Der Schritt von der Dreiheit zur Dreieinheit war unvermeidlich, aber man hat gezögert ihn zu tun. In einem semiarianischen Glaubensbekenntnis von 341 wird er versucht, als Glaubensregel scheint die Dreieinheit zuerst in einer Verfügung des K
aiser Theodosius 380 verkündigt worden zu sein. Die Fragen über das Verhältnis der drei Personen zu einander waren im Laufe des IV. Jahrh. brennend geworden, sie halfen seit dem IX. Jh. die Spaltung der römischen und griechischen Kirche unheilbar zu machen, und haben bis heute theologischem Scharfsinn und mystischer Versenkung unversieglichen Stoff geboten. Und es wird immer so bleiben, bis die Einsicht durchdringt, dass das Dogma ein richtiges Mythologem ist, das menschliche Vernunft in unlösbare Widersprüche verwickeln muss.

Das neue Testament weiß nur von Gott dem Vater und dem Sohne; der heilige Geist ist eine Erscheinungsform Gottes, so des Vaters wie des Sohnes.

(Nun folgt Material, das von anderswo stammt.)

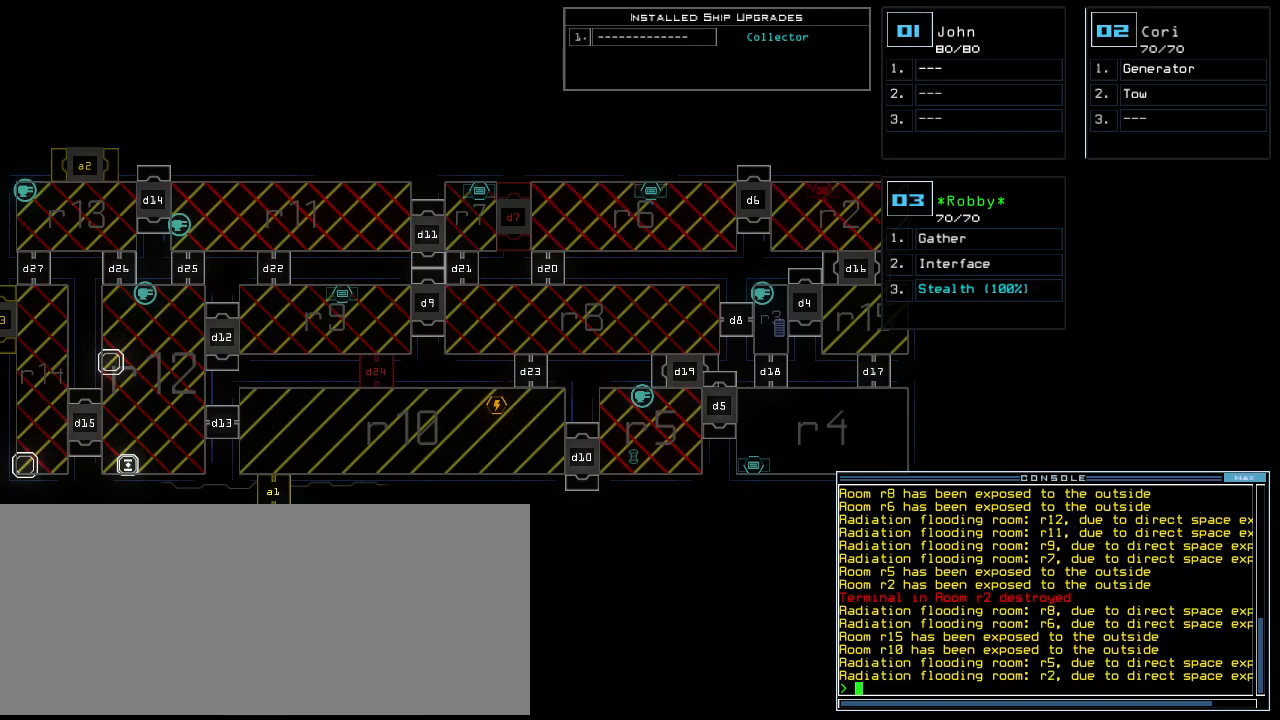
{"keys": [], "events": []}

Dem Herzen des Volks ist diese dritte Person der Dreifaltigkeit nie näher getreten. Selbst die altkirchlichen Taufsymbole verraten ihr gegenüber eine gewisse Verlegenheit, indem sie in den dritten Artikel die verschiedenartigsten Dinge hineintragen, die allgemeine Kirche, Sündenvergebung, Auferstehung, ewiges Leben. Verschiedene Wege konnten unabhängig von einander zu demselben Ziele führen, den h. Geist als selbständige Form der Gottheit zu fassen und dem Vater und Sohn gleichzustellen. Sowohl das Bewusstsein von den Wirkungen des Geistes wie die kirchliche Gestaltung des Taufakts drängten dazu. Und was von verschiedener Seite gefordert wurde, konnte leichter Anerkennung finden.

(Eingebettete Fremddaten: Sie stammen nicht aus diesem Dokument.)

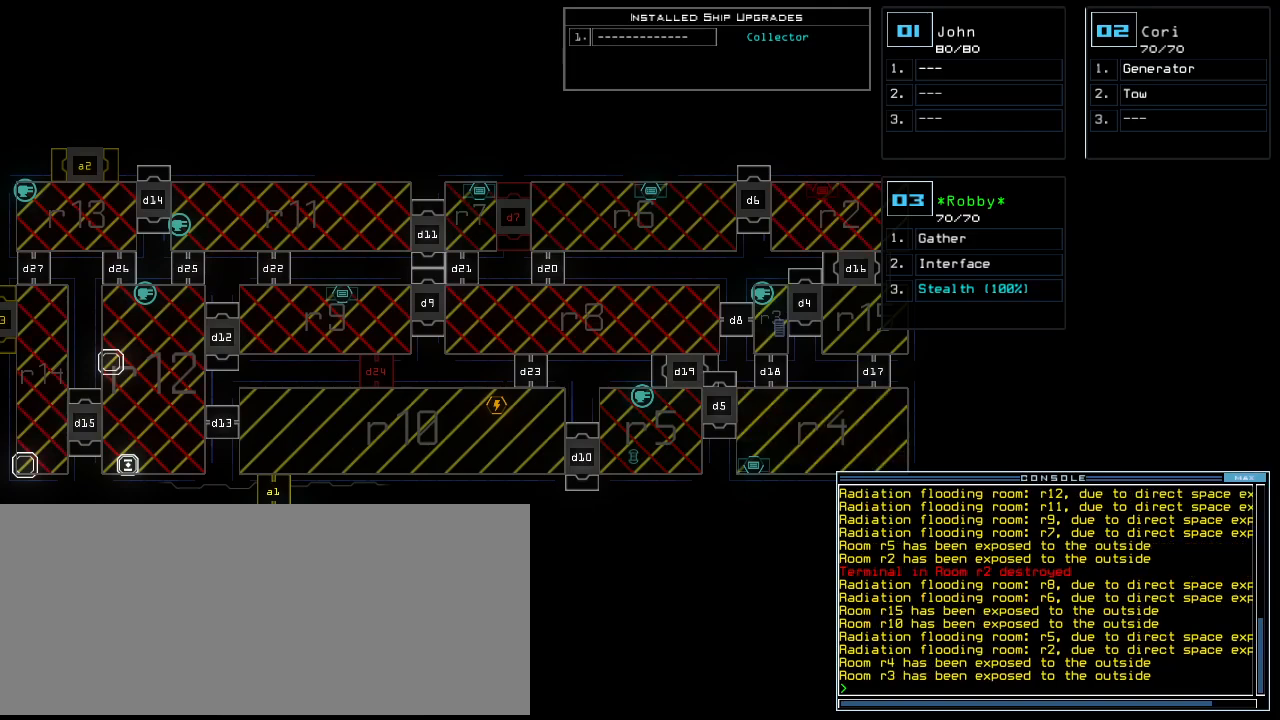
{"keys": ["o", "u"], "events": [[420, "o", "down"], [480, "u", "down"]]}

Die Begeisterung und Erleuchtung, womit es das Heil erfasst und verkündet, hat dem apostolischen Zeitalter ein starkes Bewusstsein vom Walten des h. Geistes gegeben. Allenthalben kommt es in den Briefen zum Ausdruck. Mit dem gläubigen Vertrauen auf Gott und die Verheißungen des Erlösers steigt unwillkürlich der Gedanke an den Geist auf, durch den und in dem das alles für den einzelnen und die Gemeinde lebendig wird. Den zweiten Korintherbrief schließt Paulus mit dem Gruße: »Die Gnade des Herrn Jesus Christus und die Liebe Gottes und die Gemeinschaft des heiligen Geistes (sei) mit euch allen«.

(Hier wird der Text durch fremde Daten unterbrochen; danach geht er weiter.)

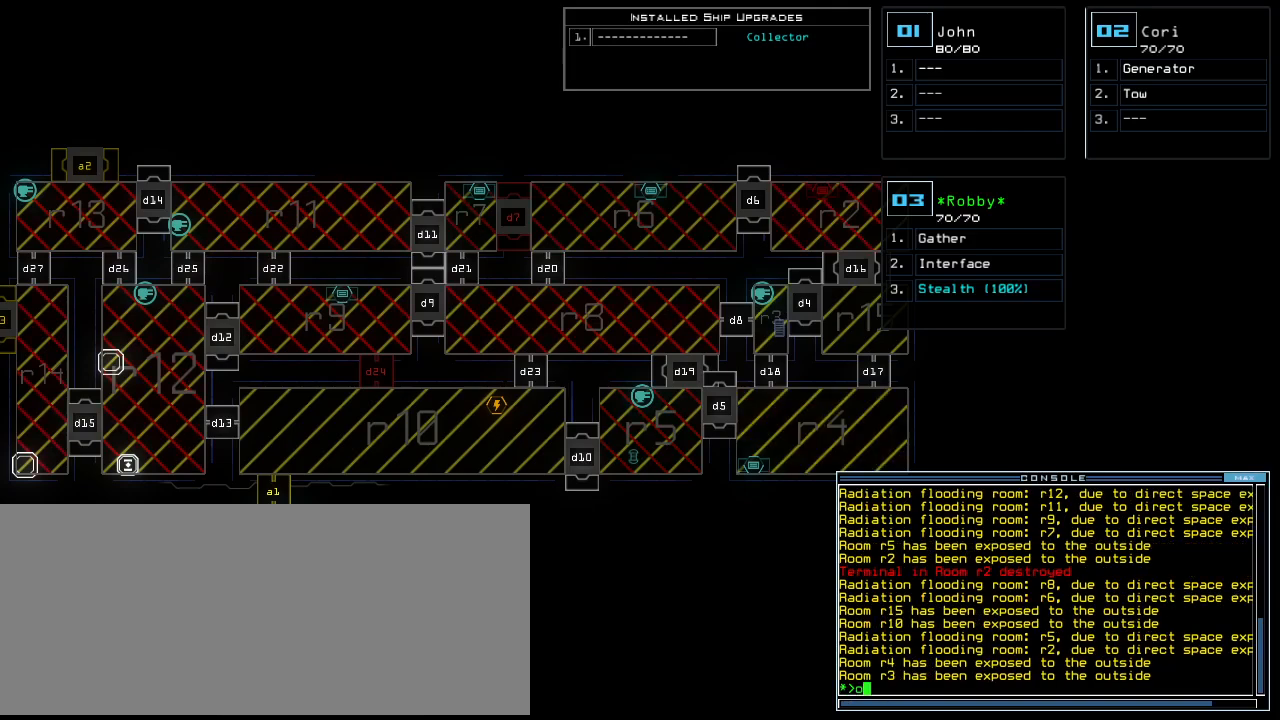
{"keys": [], "events": [[20, "o", "up"], [80, "u", "up"]]}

Während Christus und Gott als Besitzer der genannten Gaben, der Gnade und der Liebe, gemeint sind, wird an dritter Stelle der enge einheitliche Zusammenhalt der Gemeinde in göttlichem Geiste gewünscht: der letzte Genetiv hat eine andere Wertung als die vorangehenden, das letzte Glied ist also nur scheinbar und formell den anderen gleichartig. Auffallender ist es, wenn im ersten Korintherbrief 12, 4 f. die Gnadengaben des Geistes, die Dienstleistungen für den Herrn und die Kraftwirkungen Gottes zusammengestellt werden. Mit Rücksicht auf eine Strömung in der Gemeinde von Korinth spricht Paulus dort (c. 12) von den Kundgebungen des Geistes, und sucht von ungerechtfertigter Bevorzugung einzelner, wie des Sprechens in Zungen usw., abzumahnen, indem er die Gnadengaben des Geistes als gleichberechtigt erweist.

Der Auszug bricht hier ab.